◆ Document passage:
***

80.  The appellant’s position was that the decision in 1989 to treat the pitch fees as standard rated was simply wrong and that we should find that there was no restriction on occupancy between 1989 and 1996. Mr Morgan also relied on a reference in the HMRC rolling report to the effect that the caravan park was zero rated and if that was the case then it would have been exempt following the 1989 changes to the legislation.

81.  Mr Morgan did not accept that the 1960 Act applied to Tallington Lakes, although he did not refer us to any reason why that might be the case other than to say “maybe this Act didn’t apply because this was a residential park home site”.

82.  In relation to the 1995 Terms and Conditions Mr Morgan was adamant that they were not in effect in 1995. He submitted that the first terms and conditions to include an occupancy restriction were introduced in 1997/98. They were amended in 1999, subsequently tightened up by the document incorrectly stamped 1995, later removed, reimposed by Mr Morgan in July 2004 and finally removed in January 2005.

83.  Mr Morgan sought to support this sequence of events by reference to a term in the 1995 Terms and Conditions which prevented caravans manufactured more than 12 years prior to the date of commencement of the licence to be kept on the pitch. It is not disputed that the 1999 Terms and Conditions contained a similar provision but by reference to caravans manufactured more than 14 years prior to the commencement of the licence. Nor is it disputed that the 2004 terms and Conditions contained a similar provision but with reference to 12 years. Mr Morgan submitted that this provision would not have been altered in this way. It was more likely that the relevant age was originally 14 years in 1999 and was then subsequently reduced to 12 years some time between 1999 and 2004 from which it could be inferred that the 1995 Terms and Conditions were actually introduced sometime after 1999.

***

◆ Dataset:

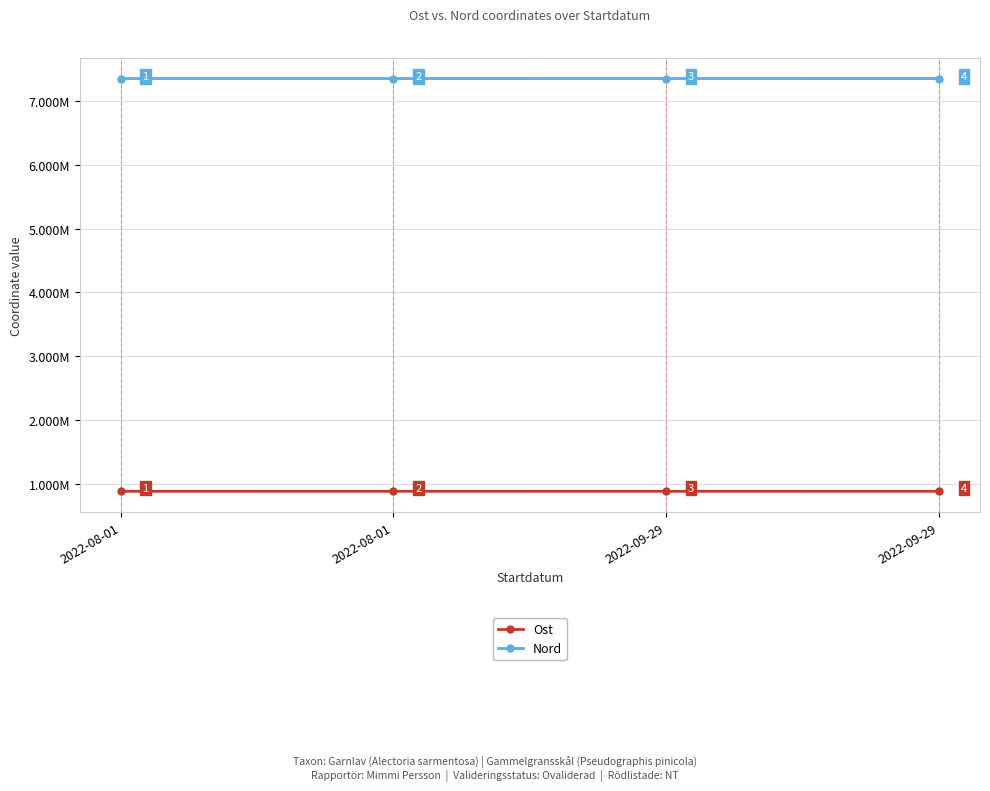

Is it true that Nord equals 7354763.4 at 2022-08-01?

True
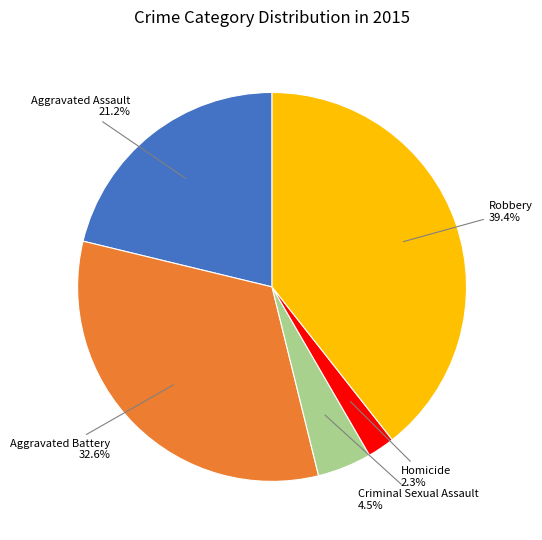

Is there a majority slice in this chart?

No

***

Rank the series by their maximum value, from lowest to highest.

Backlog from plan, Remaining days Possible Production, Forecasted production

***

◆ Work item:
Write out the entire passage on the Tallington Lakes pitch fees again, word for word. The data comes from a separate source.

◆ Answer for this exercise:
80.  The appellant’s position was that the decision in 1989 to treat the pitch fees as standard rated was simply wrong and that we should find that there was no restriction on occupancy between 1989 and 1996. Mr Morgan also relied on a reference in the HMRC rolling report to the effect that the caravan park was zero rated and if that was the case then it would have been exempt following the 1989 changes to the legislation.

81.  Mr Morgan did not accept that the 1960 Act applied to Tallington Lakes, although he did not refer us to any reason why that might be the case other than to say “maybe this Act didn’t apply because this was a residential park home site”.

82.  In relation to the 1995 Terms and Conditions Mr Morgan was adamant that they were not in effect in 1995. He submitted that the first terms and conditions to include an occupancy restriction were introduced in 1997/98. They were amended in 1999, subsequently tightened up by the document incorrectly stamped 1995, later removed, reimposed by Mr Morgan in July 2004 and finally removed in January 2005.

83.  Mr Morgan sought to support this sequence of events by reference to a term in the 1995 Terms and Conditions which prevented caravans manufactured more than 12 years prior to the date of commencement of the licence to be kept on the pitch. It is not disputed that the 1999 Terms and Conditions contained a similar provision but by reference to caravans manufactured more than 14 years prior to the commencement of the licence. Nor is it disputed that the 2004 terms and Conditions contained a similar provision but with reference to 12 years. Mr Morgan submitted that this provision would not have been altered in this way. It was more likely that the relevant age was originally 14 years in 1999 and was then subsequently reduced to 12 years some time between 1999 and 2004 from which it could be inferred that the 1995 Terms and Conditions were actually introduced sometime after 1999.